Post Prandial Philosophy is a collection of short essays by Grant Allen, published in 1894. The title is a small joke. These are the kind of essays that might be talked through after dinner, when the serious work of the day is done and a man with too many opinions feels the need to share them. Allen, who had a great many opinions on a great many subjects, found the form natural.
The pieces in the collection cover an extraordinary range. There are essays on the inadequacy of the English educational system, on the relations between men and women, on the future of marriage, on the cultural cost of imperialism, on the strangeness of English food, on the merits of vegetarianism, on the proper way to spend a Sunday, on the value of cycling, on the etiquette of railway carriages, and on twenty or thirty other subjects in a similar vein. Most of the essays are short, six or eight pages, and most of them have a definite argumentative point.
Allen’s political position is consistent. He is a radical liberal of the 1890s kind, in favour of women’s suffrage, against the public school system, sceptical about the established church, and worried about the direction of British imperial policy. He writes with a confident clarity and a certain edge of impatience that gives the essays their flavour. He is not afraid to offend, and several of the essays in this collection had drawn complaints in their original magazine appearances.

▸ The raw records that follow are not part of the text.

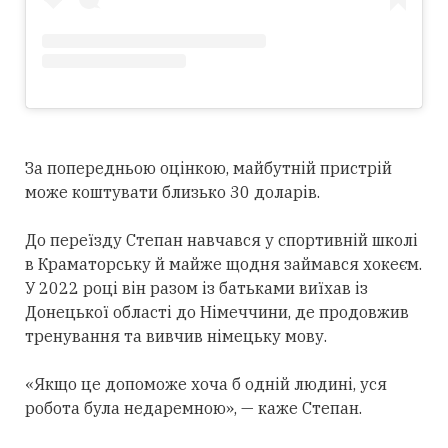
За попередньою оцінкою, майбутній пристрій
може коштувати близько 30 доларів.
До переїзду Степан навчався у спортивній школі
в Краматорську й майже щодня займався хокеєм.
У 2022 році він разом із батьками виїхав із
Донецької області до Німеччини, де продовжив
тренування та вивчив німецьку мову.
«Якщо це допоможе хоча б одній людині, уся
робота була недаремною», — каже Степан.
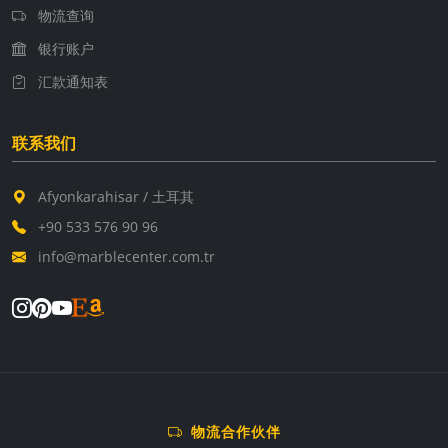
物流查询
银行账户
汇款通知表
联系我们
Afyonkarahisar / 土耳其
+90 533 576 90 96
info@marblecenter.com.tr
物流合作伙伴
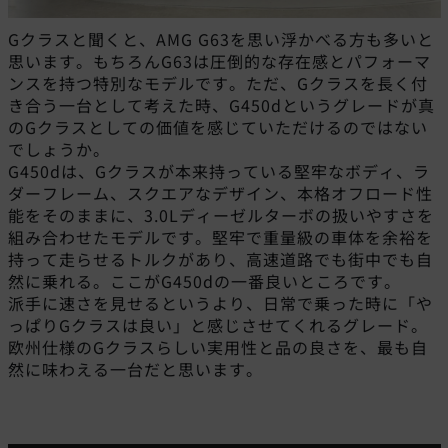
Gクラスと聞くと、AMG G63を思い浮かべる方も多いと
思います。もちろんG63は圧倒的な存在感とパフォーマ
ンスを持つ特別なモデルです。ただ、Gクラスを長く付
き合う一台として考えた時、G450dというグレードが真
のGクラスとしての価値を感じていただけるのではない
でしょうか。
G450dは、Gクラスが本来持っている堅牢なボディ、ラ
ダーフレーム、スクエアなデザイン、本格オフロード性
能をそのままに、3.0Lディーゼルターボの扱いやすさを
組み合わせたモデルです。堅牢で重量級の車体を余裕を
持って走らせるトルクがあり、高速道路でも街中でも自
然に乗れる。ここがG450dの一番良いところです。
派手に速さを見せるというより、日常で乗った時に「や
っぱりGクラスは良い」と感じさせてくれるグレード。
欧州仕様のGクラスらしい実用性と品の良さを、最も自
然に味わえる一台だと思います。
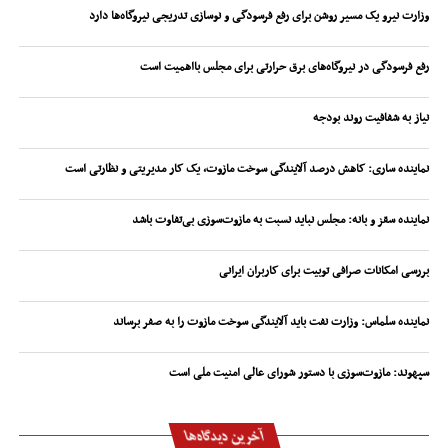
وزارت نیرو یک مسیر روشن برای رفع فرسودگی و نوسازی تدریجی نیروگاه‌ها دارد
رفع فرسودگی در نیروگاه‌های برق حرارتی برای مجلس بااهمیت است
نیاز به شفافیت روند بودجه
نماینده ساری: کاهش درصد آلایندگی سوخت مازوت، یک کار مدیریتی و نظارتی است
نماینده سقز و بانه: مجلس نباید نسبت به مازوت‌سوزی بی‌تفاوت باشد
بررسی امکانات صرافی توبیت برای کاربران ایرانی
نماینده سلماس: وزارت نفت باید آلایندگی سوخت مازوت را به صفر برساند
سپهوند:‌ مازوت‌سوزی با دستور شورای عالی امنیت ملی است
آخرین دیدگاه‌ها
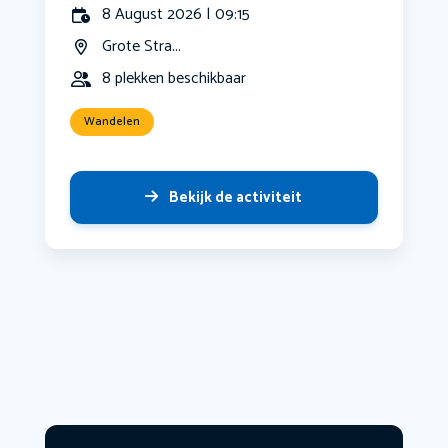
8 August 2026 | 09:15
Grote Stra...
8 plekken beschikbaar
Wandelen
Bekijk de activiteit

The book is most enjoyable now as a portrait of late Victorian opinion at its most independent. Allen was one of a number of writers in the period who used the magazine essay to argue against the comfortable assumptions of middle class Britain. His positions on women and marriage in particular anticipate the more controversial argument of The Woman Who Did, his novel of the following year. The book runs about three hundred pages and works as a series of after dinner conversations with a slightly difficult guest. It pairs naturally with the essays of George Bernard Shaw and the early polemical writing of H G Wells.